**Your instructions**
Going through the material below, please gather all lines with the word "down" in them.

**Given data**
== Segment start ==

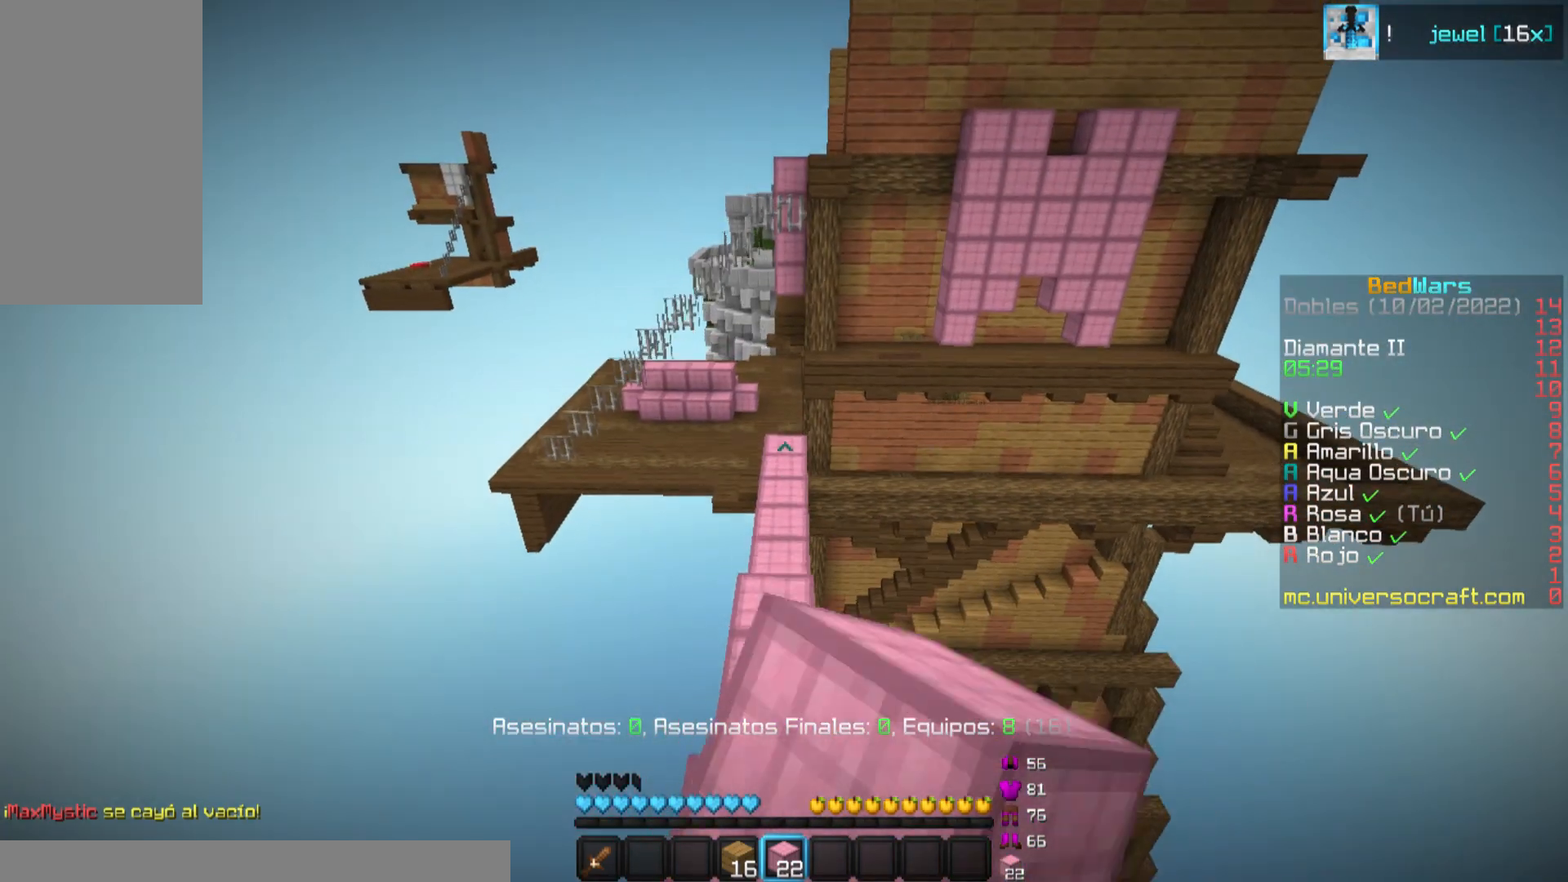
{"keys": ["w"], "mouse": [], "events": [[100, "mouse_left", "up"], [167, "mouse_left", "down"], [300, "mouse_left", "up"]]}
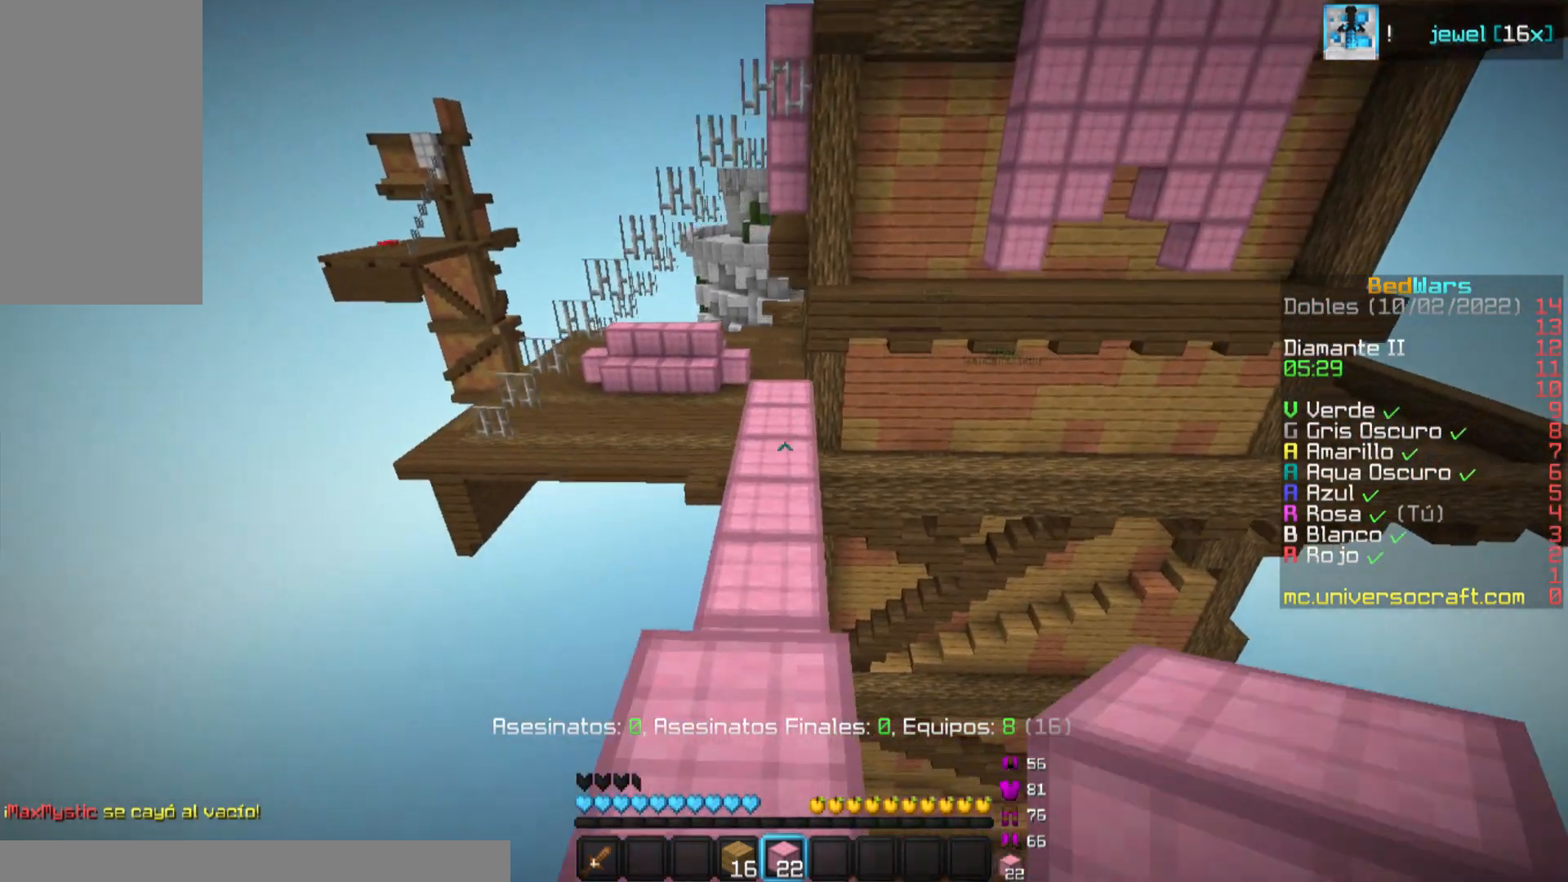
{"keys": ["w"], "mouse": [], "events": []}
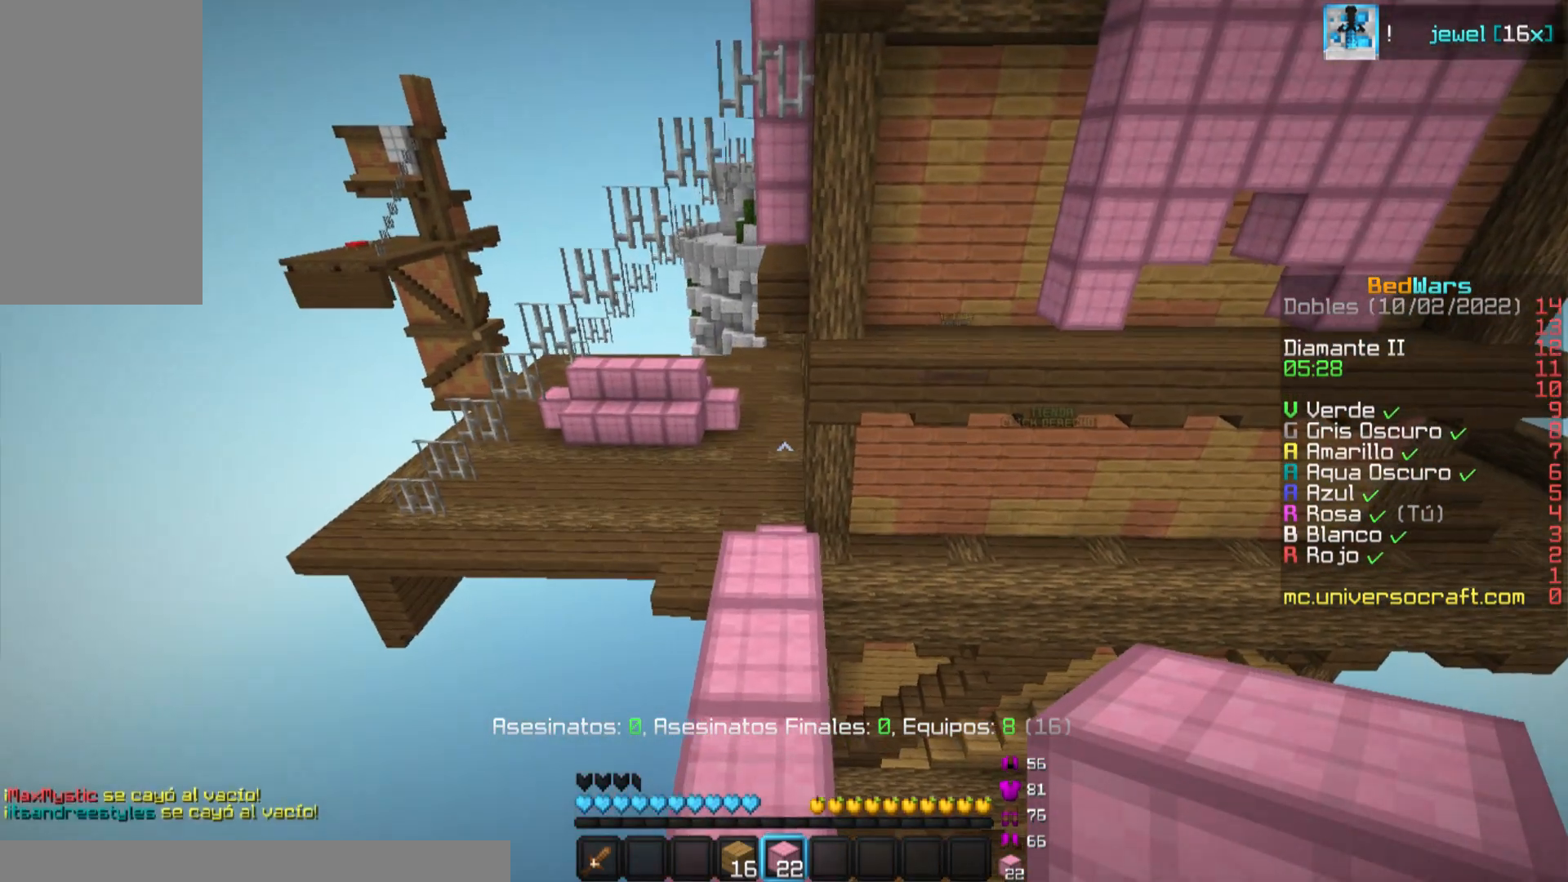
{"keys": ["w"], "mouse": [], "events": [[83, "d", "down"], [133, "d", "up"]]}
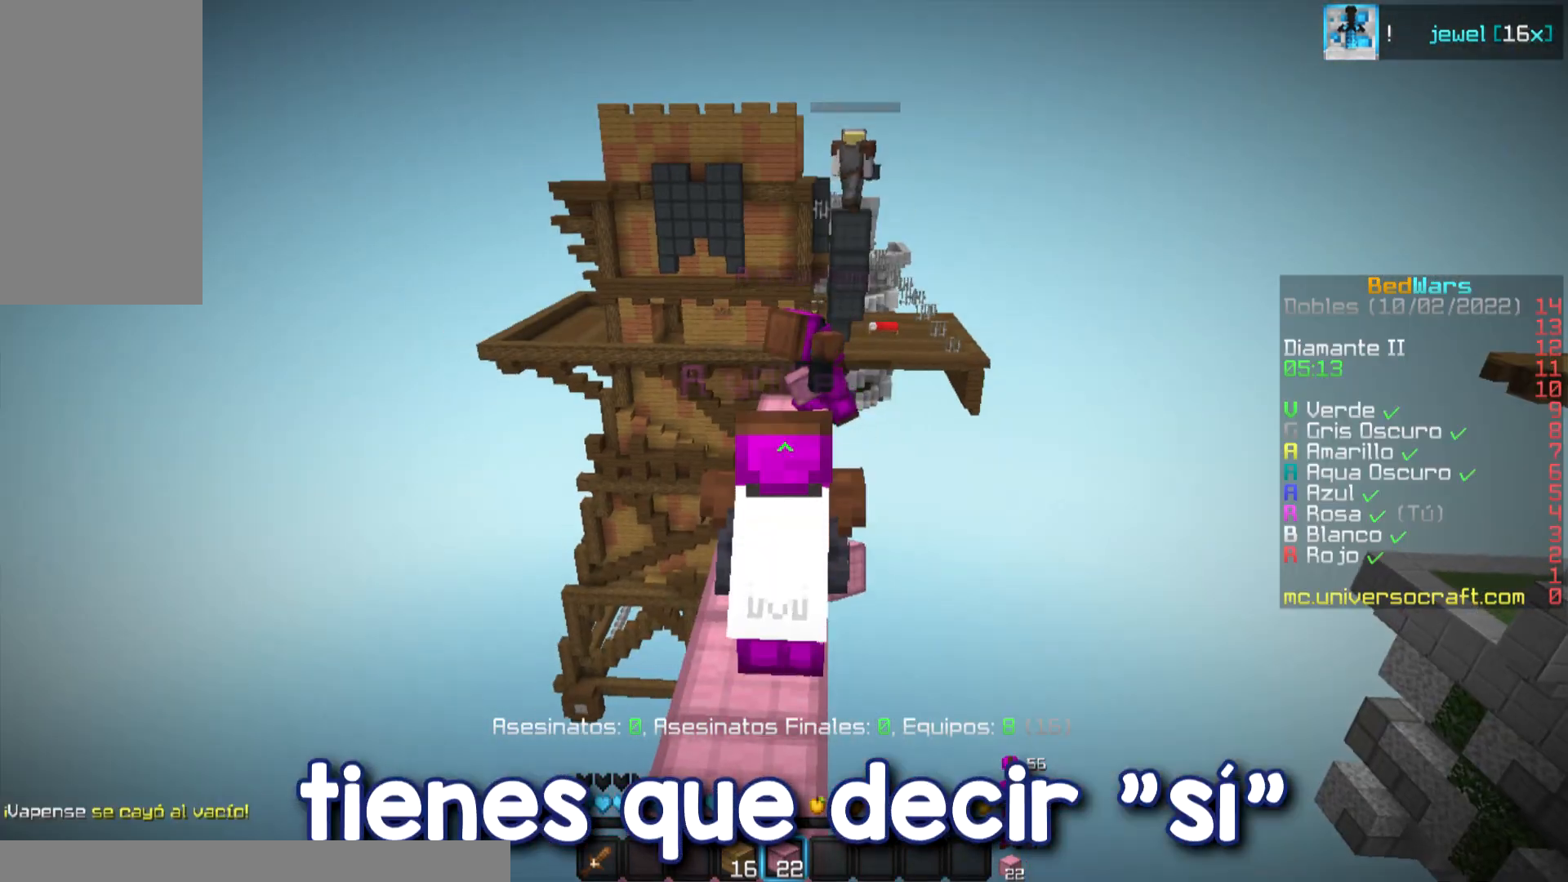
{"keys": ["w"], "mouse": [], "events": []}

== Segment end ==

**Answer space**
{"keys": ["w"], "mouse": [], "events": [[100, "mouse_left", "up"], [167, "mouse_left", "down"], [300, "mouse_left", "up"]]}
{"keys": ["w"], "mouse": [], "events": [[83, "d", "down"], [133, "d", "up"]]}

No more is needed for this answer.